Hidden demons of paralysis

The visible damage associated with spinal cord injury (SCI) is very apparent, but the unseen damages often have an even greater impact on the individual

The loss of sexual functionality, bladder and bowel control, the antics of autonomic dysreflexia and the difficulties with temperature regulation are additional disabilities that mess with our self-esteem, self-confidence and perception of quality of life – often more so than the actual paralysis.

It’s useful for caregivers to know how the Autonomic Nervous System (ANS) works; how damage to it plays havoc with our bladders; and how to manage this condition. Readers, please note: I have taken some liberties with describing the very complex nature of the ANS and the consequences of damage on the organs and systems regulated by this system.

However, I trust that caregivers will be left with an understanding of why things are a certain way and
will feel a deeper empathy for the people for whom they are caring.


The ANS includes all the nerves that regulate the function of our organs, such as the heart and blood vessels, lungs (breathing, coughing and sneezing), digestive and urinary system (swallowing, vomiting, bowel movement and bladder function) as well as our sexual functionality. It has two components that work together, but largely with opposite functions.

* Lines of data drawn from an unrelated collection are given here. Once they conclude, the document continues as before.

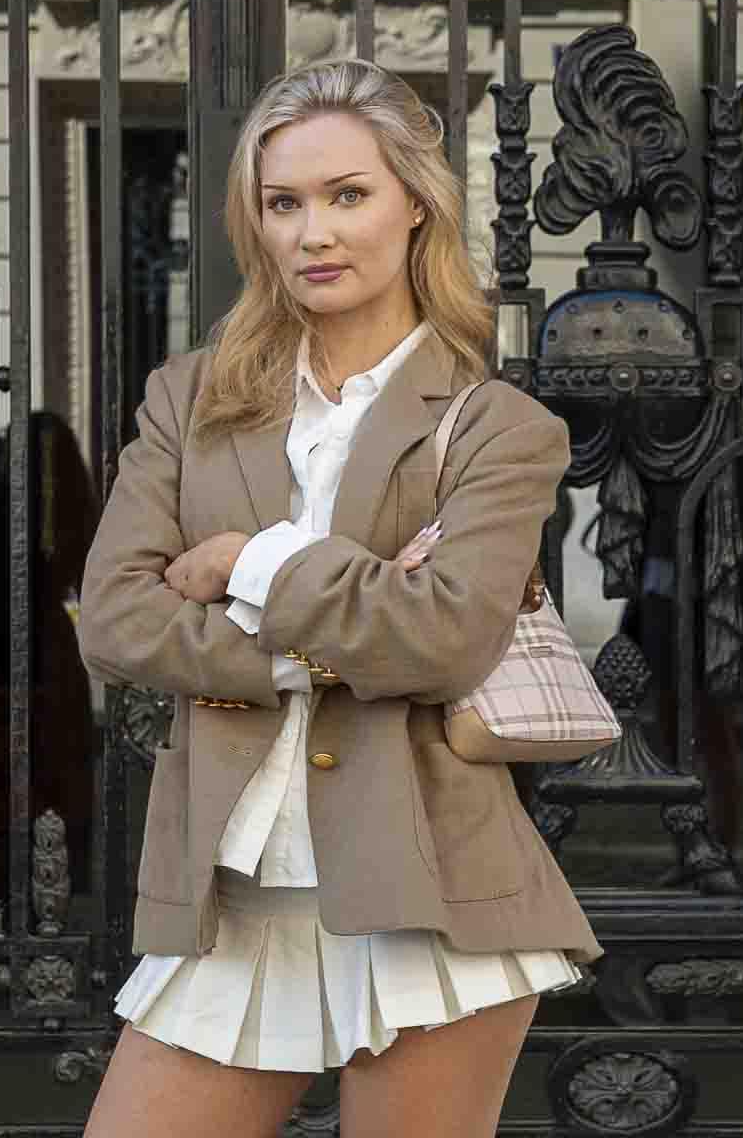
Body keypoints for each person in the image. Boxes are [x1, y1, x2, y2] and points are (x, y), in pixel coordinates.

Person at [78, 59, 601, 1138]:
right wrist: (318, 648)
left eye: (347, 194)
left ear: (415, 202)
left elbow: (447, 638)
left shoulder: (498, 425)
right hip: (232, 891)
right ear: (255, 222)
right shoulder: (190, 399)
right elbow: (120, 616)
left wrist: (249, 563)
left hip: (433, 887)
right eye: (284, 202)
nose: (313, 230)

The sympathetic system is responsible for quick responses and is commonly known as the “fright, fight or flight” system; the parasympathetic system is the more laid-back, “breed and feed” or “rest and digest” system. The sympathetic system is, thus, the action component of the ANS, while the parasympathetic system tends to look after the ongoing, quiet processes.

With SCIs, the parasympathetic component (which comes directly from the brain) largely tends to survive, while the sympathetic system is damaged in various ways, as the different sympathetic nerves leave the spinal cord between the first thoracic and the second lumbar vertebra. The extent of sympathetic nerve damage depends on the level of the SCI.

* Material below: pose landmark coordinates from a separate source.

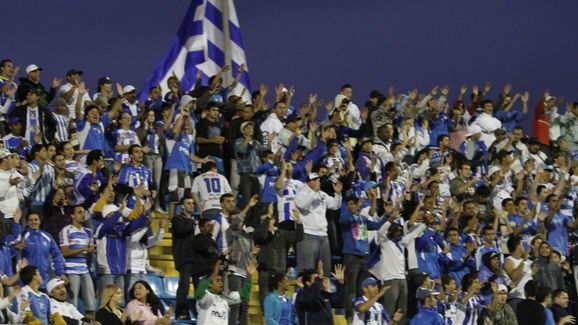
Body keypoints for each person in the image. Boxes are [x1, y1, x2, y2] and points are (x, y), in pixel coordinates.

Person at [340, 195, 385, 320]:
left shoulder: (363, 219)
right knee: (350, 289)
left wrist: (387, 216)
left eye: (352, 204)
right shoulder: (346, 218)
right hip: (351, 256)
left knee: (362, 288)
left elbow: (376, 226)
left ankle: (361, 314)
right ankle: (349, 315)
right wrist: (352, 211)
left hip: (364, 256)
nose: (350, 206)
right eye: (348, 204)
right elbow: (342, 222)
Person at [295, 173, 342, 276]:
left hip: (323, 236)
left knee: (325, 271)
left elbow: (335, 206)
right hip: (308, 235)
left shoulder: (322, 194)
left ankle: (323, 291)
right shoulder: (301, 193)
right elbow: (303, 206)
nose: (319, 183)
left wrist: (338, 194)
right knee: (307, 272)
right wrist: (313, 193)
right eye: (317, 180)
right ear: (310, 182)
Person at [59, 205, 96, 314]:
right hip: (71, 271)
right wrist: (84, 248)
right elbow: (64, 252)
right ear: (72, 215)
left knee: (91, 305)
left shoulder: (88, 232)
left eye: (83, 212)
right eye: (79, 212)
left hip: (85, 270)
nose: (82, 215)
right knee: (72, 304)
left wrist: (91, 251)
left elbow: (90, 252)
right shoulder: (66, 230)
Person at [196, 259, 257, 325]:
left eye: (221, 280)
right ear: (210, 284)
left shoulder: (225, 298)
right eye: (218, 281)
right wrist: (214, 273)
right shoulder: (206, 297)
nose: (221, 283)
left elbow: (244, 294)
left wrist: (249, 277)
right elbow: (199, 293)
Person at [21, 213, 67, 288]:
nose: (33, 222)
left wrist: (61, 273)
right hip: (28, 281)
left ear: (40, 221)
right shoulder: (23, 237)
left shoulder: (47, 236)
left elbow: (57, 255)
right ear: (27, 222)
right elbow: (18, 256)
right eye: (31, 220)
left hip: (45, 280)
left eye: (36, 220)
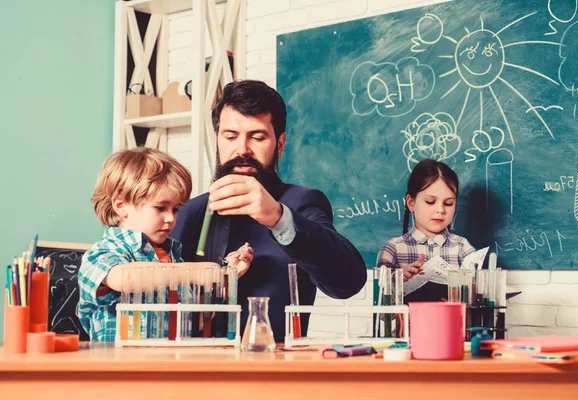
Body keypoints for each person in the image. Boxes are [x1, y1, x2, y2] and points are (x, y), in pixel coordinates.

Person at [171, 80, 367, 342]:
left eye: (257, 137)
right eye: (230, 136)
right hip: (196, 371)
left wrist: (278, 217)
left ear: (280, 144)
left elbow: (348, 283)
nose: (242, 149)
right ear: (217, 141)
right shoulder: (188, 211)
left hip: (276, 372)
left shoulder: (302, 203)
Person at [77, 147, 253, 341]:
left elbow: (198, 322)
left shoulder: (173, 256)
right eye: (160, 208)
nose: (170, 218)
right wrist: (194, 272)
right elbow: (123, 278)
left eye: (176, 209)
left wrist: (224, 277)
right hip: (122, 367)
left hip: (172, 363)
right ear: (121, 205)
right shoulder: (103, 252)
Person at [376, 159, 475, 302]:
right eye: (430, 202)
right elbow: (380, 306)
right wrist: (397, 278)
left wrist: (459, 300)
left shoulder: (463, 248)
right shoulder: (392, 249)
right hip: (408, 324)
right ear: (411, 203)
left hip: (451, 323)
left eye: (448, 203)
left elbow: (475, 297)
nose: (440, 210)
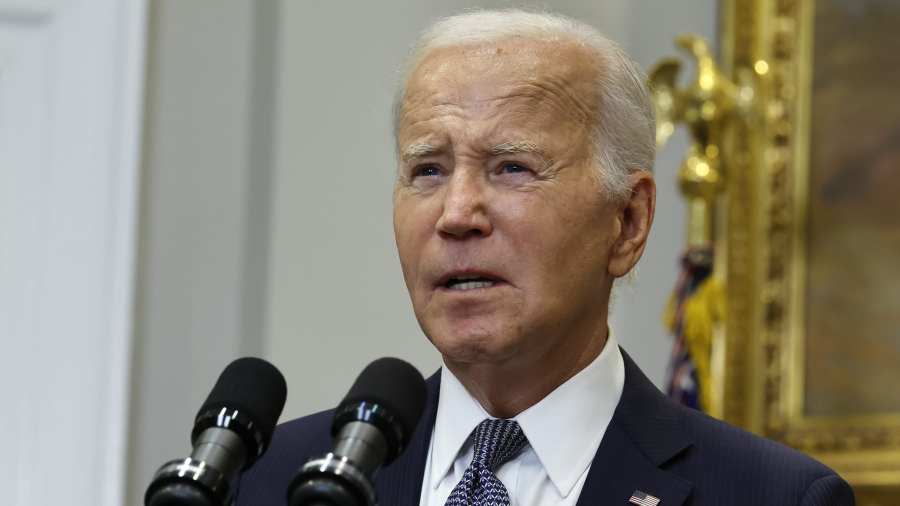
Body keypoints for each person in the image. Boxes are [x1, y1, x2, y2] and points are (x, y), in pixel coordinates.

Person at [238, 9, 854, 506]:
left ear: (628, 222)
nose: (456, 214)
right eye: (428, 170)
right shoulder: (273, 482)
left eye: (512, 168)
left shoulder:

The result is that while the parasympathetic nerves continue to function as usual, the sympathetic system is either non-existent or functions partially or erratically. The interactive functionality of the two components of the ANS is disrupted, often with dramatic consequences for the organs, including the neurogenic bladder.

Impact on the neurogenic bladder

The physiology of the bladder is an extremely complex interplay between the brain, the peripheral nerves (that manage our muscles and movement) and the autonomic nerves. In a nutshell, the bladder has two important muscles that interact with one another in normal bladder function.

The detrusor muscle is in the wall of the bladder and the sphincter muscle is at the opening of the bladder, where it joins the urethra (the pipe through which the urine flows out). In normal bladder function, when the bladder is empty or partially filled, the detrusor is relaxed and the sphincter is contracted.

This allows the bladder to fill up without urine leaking out. When the bladder is full, it sends a message to the brain and the brain tells the detrusor to contract and the sphincter to relax. (This message can be voluntarily held back if you are not close to a toilet.) With SCIs, this messaging system is broken.

Depending on the level at which the damage occurs, there are a number of possible malfunctions essentially disrupting the coordination between the sphincter and the detrusor muscles. If the detrusor contraction is stronger than the sphincter, for example, there is a tendency to incontinence. If, on the other hand, the sphincter is stronger, there is a tendency to urinary retention.

Apart from the obvious embarrassment and discomforts of urinary incontinence and urinary retention, what are the dangers? The three important complications are urinary tract infections (UTI), strictures of the urethra (a result of poor hygiene, inappropriate catheterisation techniques and inappropriate catheters) and hydronephrosis. This third complication is caused by urine retention, where a persistently overfull bladder pushes urine up the ureters into the kidneys and destroys the kidney structure. This can eventually cause kidney failure.

The type of bladder management will depend on the nature of each individual’s neurogenic manifestations. If the problem is incontinence without evidence of urinary retention, the choices are a schedule of bladder emptying (around every three to four hours), incontinence wear or condom catheters.

If the problem is urinary retention, the gold standard is intermittent clean catheterisation, preferably with a sterile pre-lubricated (hydrophilic) catheter. Surgically inserted suprapubic catheters must be kept as a last resort. Indwelling catheters are usually not recommended, as they can cause complications in the long term.

While bladder percussion is a popular and often effective way to stimulate the voiding or draining of the bladder, it is not without dangers. It can push urine up into the kidneys and can aggravate hydronephrosis. The goals of bladder management are:

• To maintain continence and boost the injured person’s self-esteem, self-confidence and quality of life;

• To prevent UTIs;

• To achieve regular, controlled bladder emptying, and to prevent hydronephrosis;

• To select a technique that fulfils the required purpose, but also suits the preference of the patient. It is their life after all.

I always joke that I have three bosses: God, my wife and my bladder. However, our bladders should never control our lives. We must take charge of and manage them. If persons with a SCI are not able to do this for themselves, the caregiver must step in and perform bladder management while respecting the dignity of the patient. This is not a pleasant task, but if done with compassion and empathy, you will be blessed for it.